Chodron’s eyes narrowed. “Yangke defies me. You are making matters worse.”
“You don’t understand Gendun.”
“I understand he is made of flesh and bone.”
“There’s your mistake. After my first year in prison with Tibetan lamas,” Shan related, “I realized many of them did not really see their guards. It was as if they were undergoing a long meditation in which constant suffering was a method for focusing the mind. What they expected of a man like you was little different from what they expected from the natural elements. A beating was like sitting in a hailstorm. A bullet in the head,” he said, trying to keep the sorrow out of his voice, “like a bolt of lighting.”
“What a pathetic creature you are, Shan. Enslaved by worthless old men who live in the past. A trained dog for a crew of scarecrows.”
“If you mean Gendun, I can only aspire to be his dog.”
Chodron muttered something over his shoulder in a low voice. The men behind him laughed. “Where is Yangke?” the headman demanded.
“He is attached to his sheep almost as closely as to his collar.”
Shan saw a flash of nervousness in the headman’s eye and replayed in his mind’s eye his last minutes with Yangke. He had been sitting with the sheep scattered on the slope above. But he had been gazing at a trail that wound through the flock and continued higher.
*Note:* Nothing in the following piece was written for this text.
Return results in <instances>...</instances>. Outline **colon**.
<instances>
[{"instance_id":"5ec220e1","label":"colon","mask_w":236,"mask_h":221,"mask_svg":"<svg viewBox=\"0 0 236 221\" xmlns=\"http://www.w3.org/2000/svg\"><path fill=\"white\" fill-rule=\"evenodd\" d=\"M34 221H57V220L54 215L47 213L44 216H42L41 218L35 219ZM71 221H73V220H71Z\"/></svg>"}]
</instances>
Chodron glared at Shan a moment, then motioned with his hand. The two men stepped forward, one holding a short stave that looked like an ax handle. They moved behind Shan.
“What is the yellow beetle?” Shan asked Chodron.
“He must declare that it should go back to the mountain god.”
“Where is it now?”
For a moment Chodron studied Shan, then gestured toward an inverted bowl lying on a plank. Shan warily stepped past the two farmers, then kneeled and lifted the bowl.
The two-inch-long object inside was unmistakably an insect, an exquisitely worked image of a long scarab. Its bent legs glittered brightly, and the shifting flames of the lamps gave them an illusion of motion. The head was smooth, the thorax dimpled, its eyes made of polished turquoise. He lifted it, feeling the weight of solid gold. Two jointed antennae folded back along the carapace. It was beautiful. It had a look of great age. It was not Tibetan.
“Why must this leave the village?”
“People are saying it protects the killer. It encourages dangerous speculation.”
Shan glanced at Lokesh, who gazed at the beetle with wonder in his eyes. “You mean you originally found the beetle at the murder site?”
“One of my men tried to move it. Your lama put a hand on his arm to stop him. By protecting it, your lama protects the killer.”
Shan met Chodron’s icy gaze. “Gendun is not your puppet.”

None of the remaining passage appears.